Drift investors sue Circle over $280M stolen USDC

Investors in Solana-based Drift Protocol filed a class action alleging Circle failed to freeze about $280 million in USDC stolen in an April 1 exploit.

A group of Drift Protocol users filed a class action Tuesday against Circle Internet Financial, alleging the company did not freeze roughly $280 million in USDC stolen in an April 1 exploit on the Solana blockchain. The suit was filed by law firm Gibbs Mura on behalf of investors who lost funds in the attack.

The complaint says Circle had both the technical means and contractual authority to block or freeze the tokens but did not act, allowing the attacker to move large sums off Solana. Drift reported that the attacker gained unauthorized access, introduced a malicious asset, disabled withdrawal limits and drained the platform's liquidity.

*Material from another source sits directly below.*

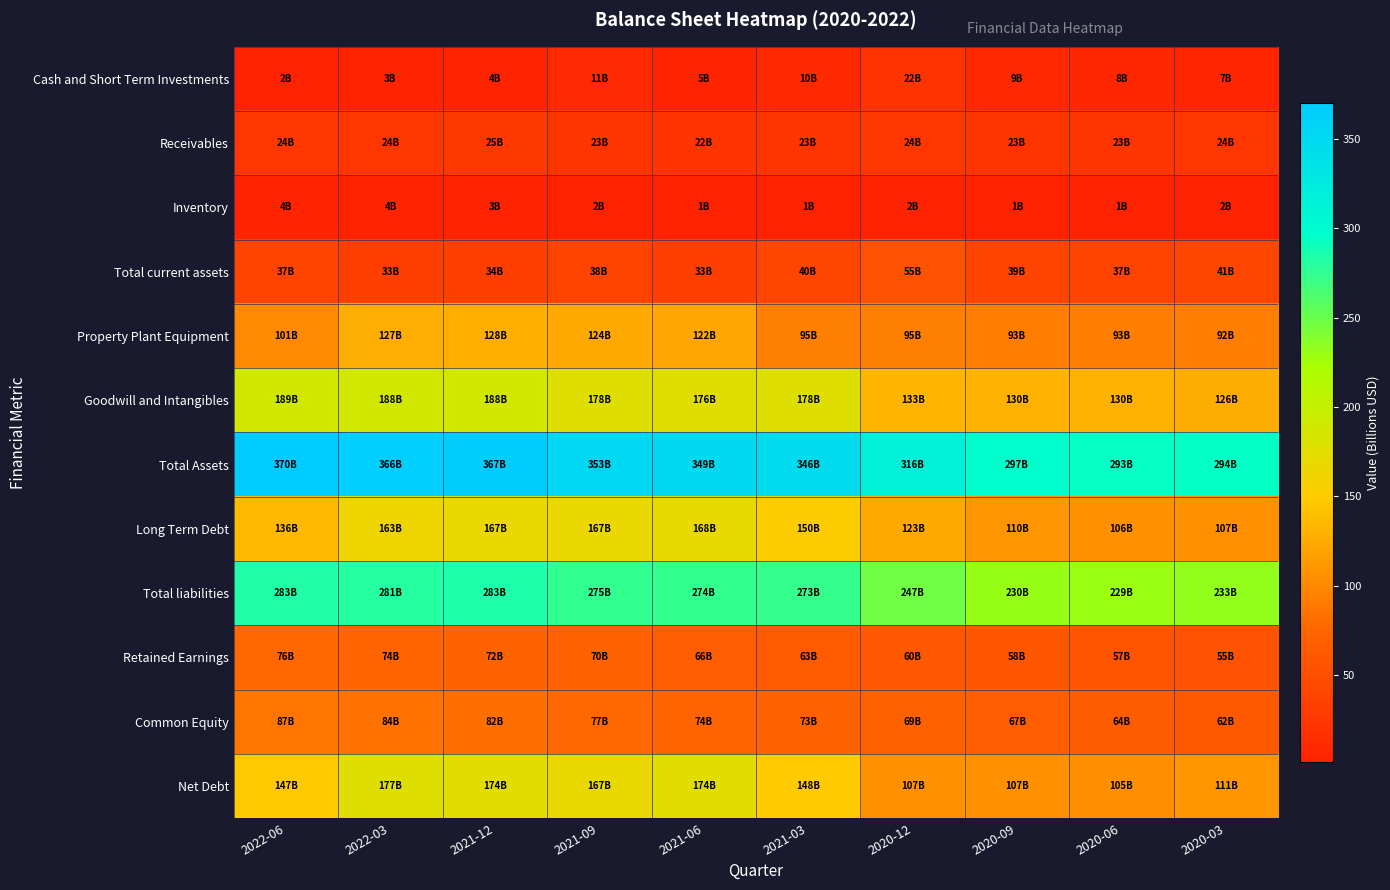

Which has a higher value, 2022-06 or 2020-06?

2020-06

On-chain tracking cited in the complaint shows the attacker moved more than $230 million in USDC from Solana to Ethereum using Circle's cross-chain transfer protocol. On-chain investigator ZachXBT wrote on social media, “[Six] hours is how long Circle had to freeze stolen funds from the $280M+ Drift hack.”

The complaint also notes that Circle froze 16 unrelated wallets nine days earlier in a separate civil matter, a fact plaintiffs cite as evidence of the company's capacity to intervene.

Circle CEO Jeremy Allaire defended the company's policy at a press conference, arguing the firm freezes USDC wallets only at the direction of law enforcement or courts. He warned unilateral action could create a “significant moral quandary” and called it “a very risky proposition” to act outside established legal process.

Drift announced a proposed recovery package that includes up to $127.5 million from Tether and $20 million from other partners to help affected users and support a relaunch as a USDT-based perpetual derivatives exchange on Solana.

The class action alleges negligence and seeks to hold Circle accountable for failing to prevent the rapid cross-chain movement of the stolen tokens. Legal proceedings are in early stages. The lawsuit concerns how centralized stablecoin issuers and stablecoin governance interact with decentralized platforms and law enforcement during large-scale exploits.